**Task**
Count the lines below containing "just"; state the number only.

**Data for this exercise**
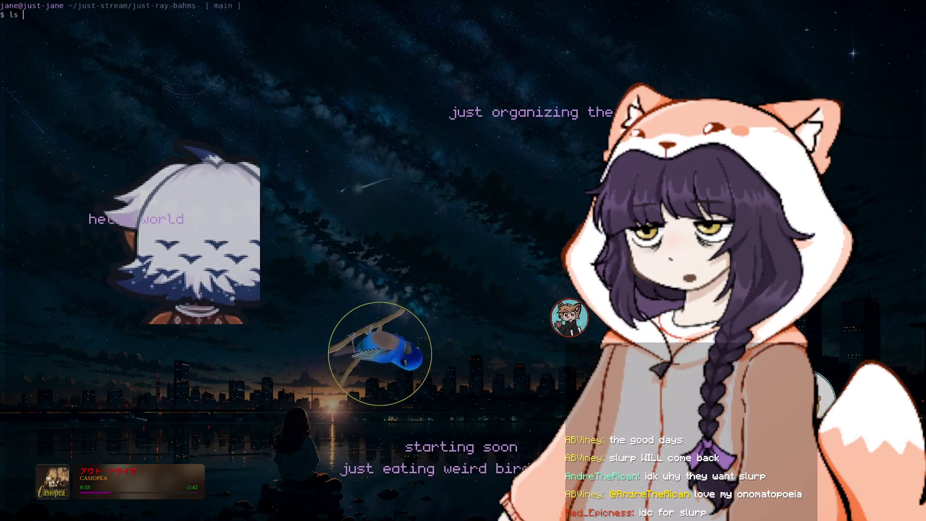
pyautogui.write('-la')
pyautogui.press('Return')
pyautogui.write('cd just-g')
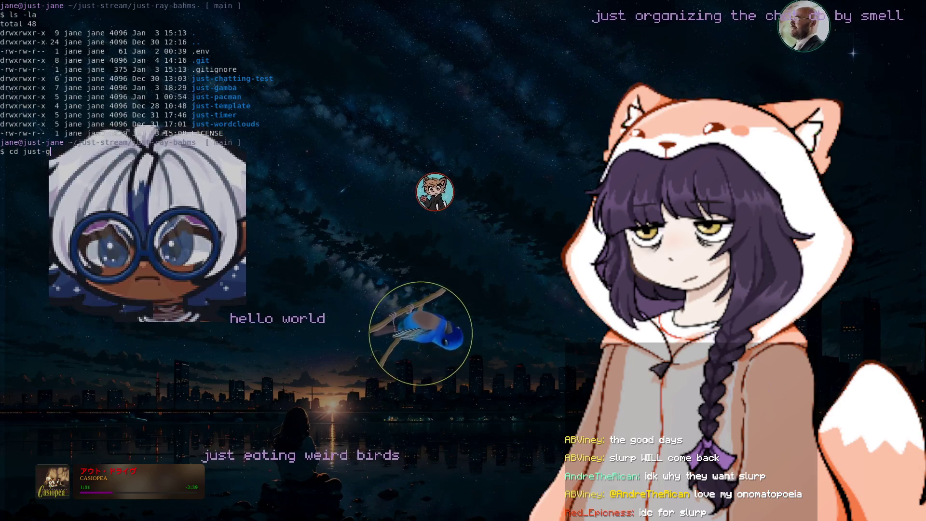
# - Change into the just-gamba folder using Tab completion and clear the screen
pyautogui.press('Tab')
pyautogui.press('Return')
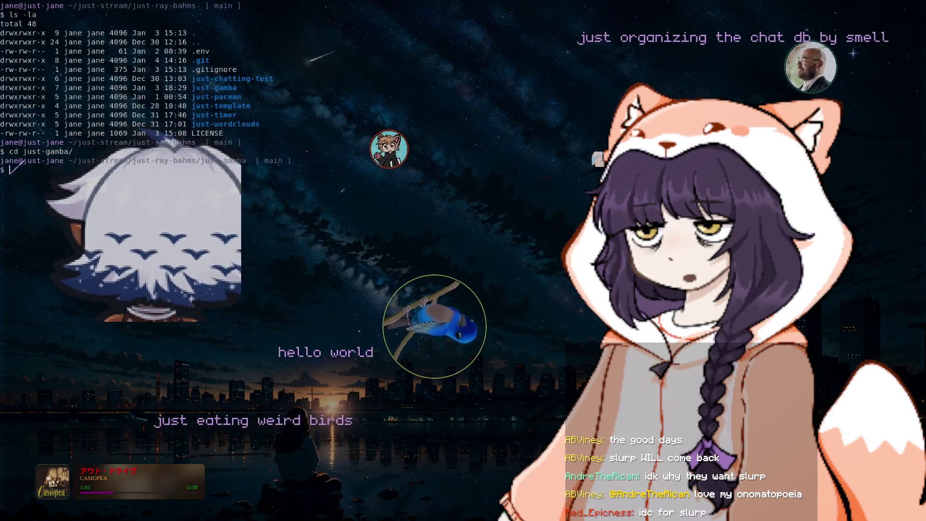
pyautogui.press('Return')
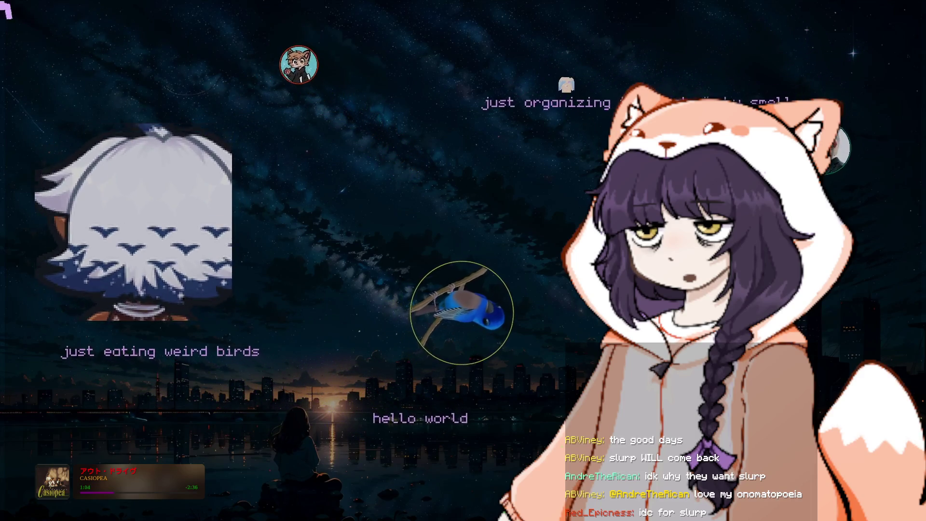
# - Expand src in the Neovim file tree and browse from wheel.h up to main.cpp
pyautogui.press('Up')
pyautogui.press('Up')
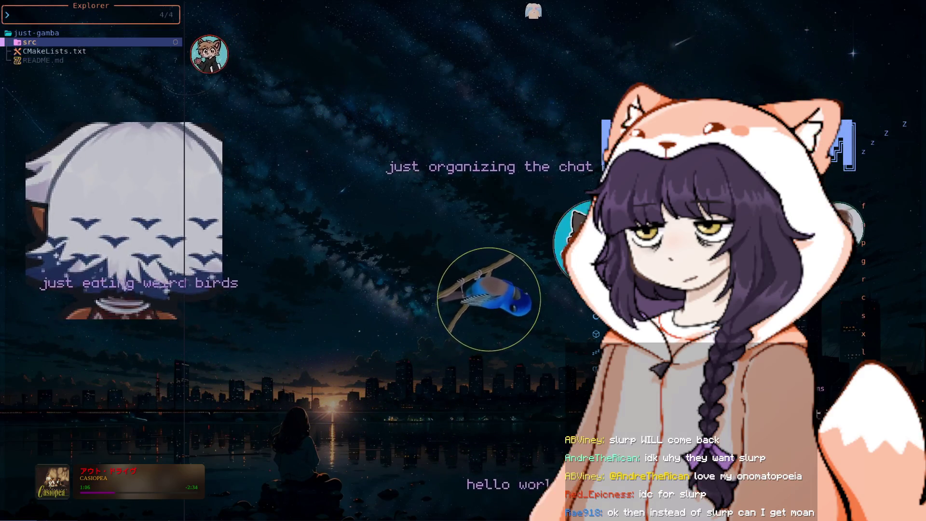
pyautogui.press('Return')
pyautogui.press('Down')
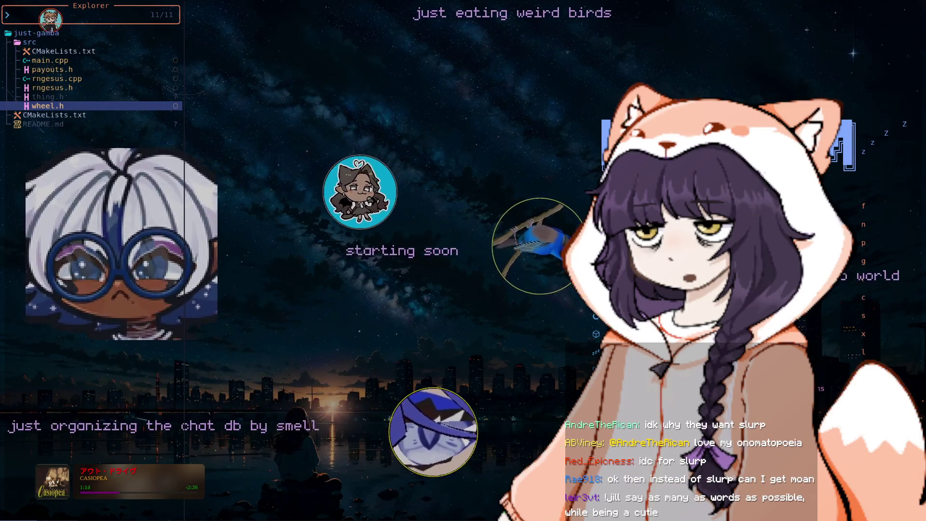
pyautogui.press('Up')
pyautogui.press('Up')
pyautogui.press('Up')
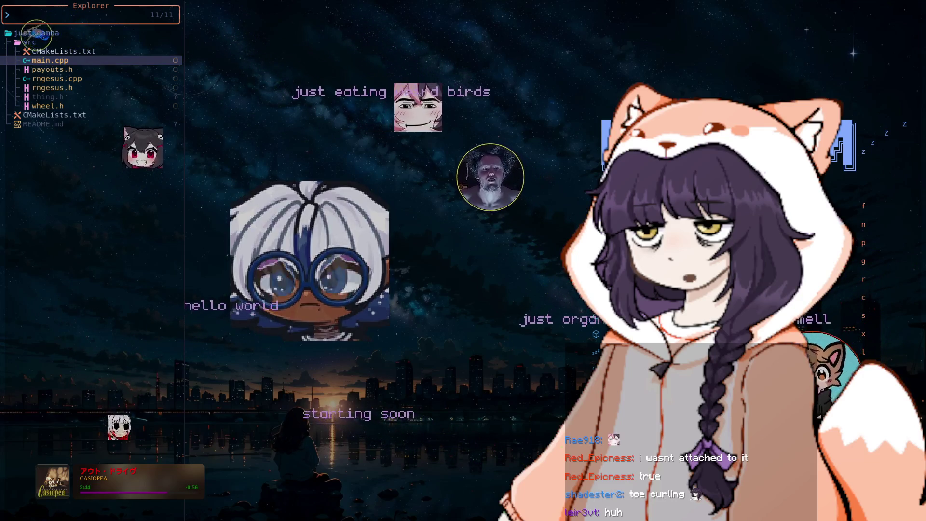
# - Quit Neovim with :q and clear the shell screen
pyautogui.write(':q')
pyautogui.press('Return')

* * *

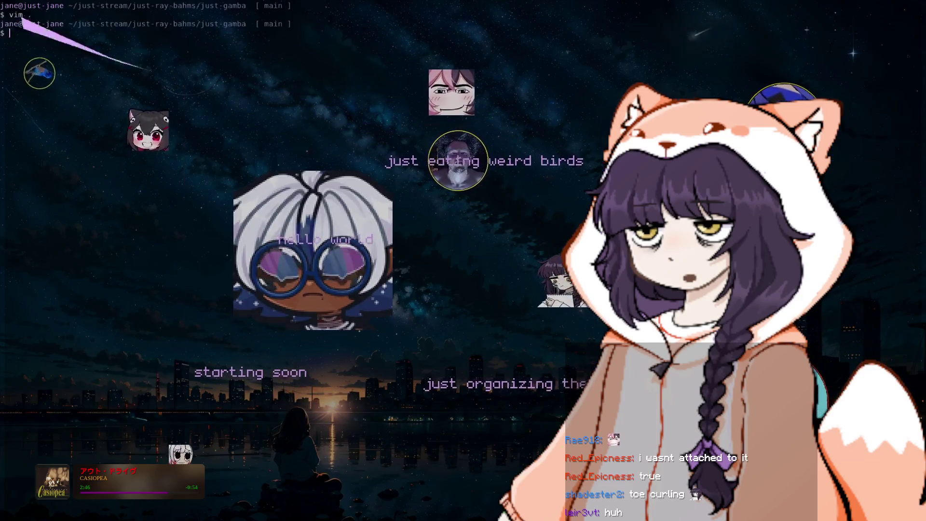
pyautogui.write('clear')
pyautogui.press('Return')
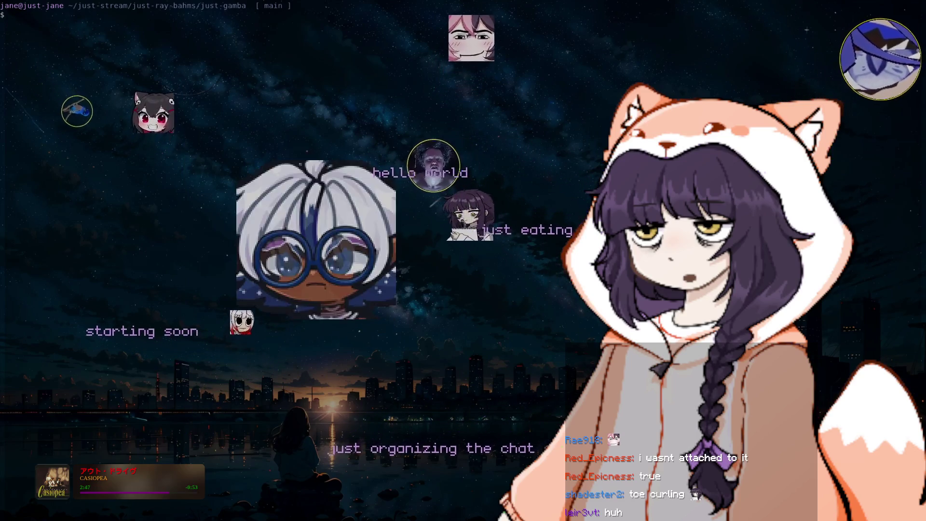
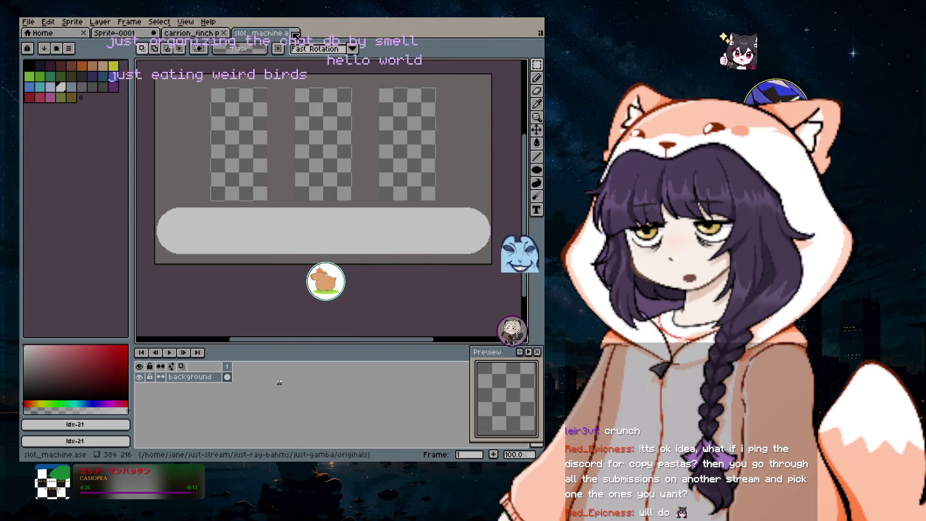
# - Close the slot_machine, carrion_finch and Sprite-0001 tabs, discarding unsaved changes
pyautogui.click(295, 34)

**Task solution**
2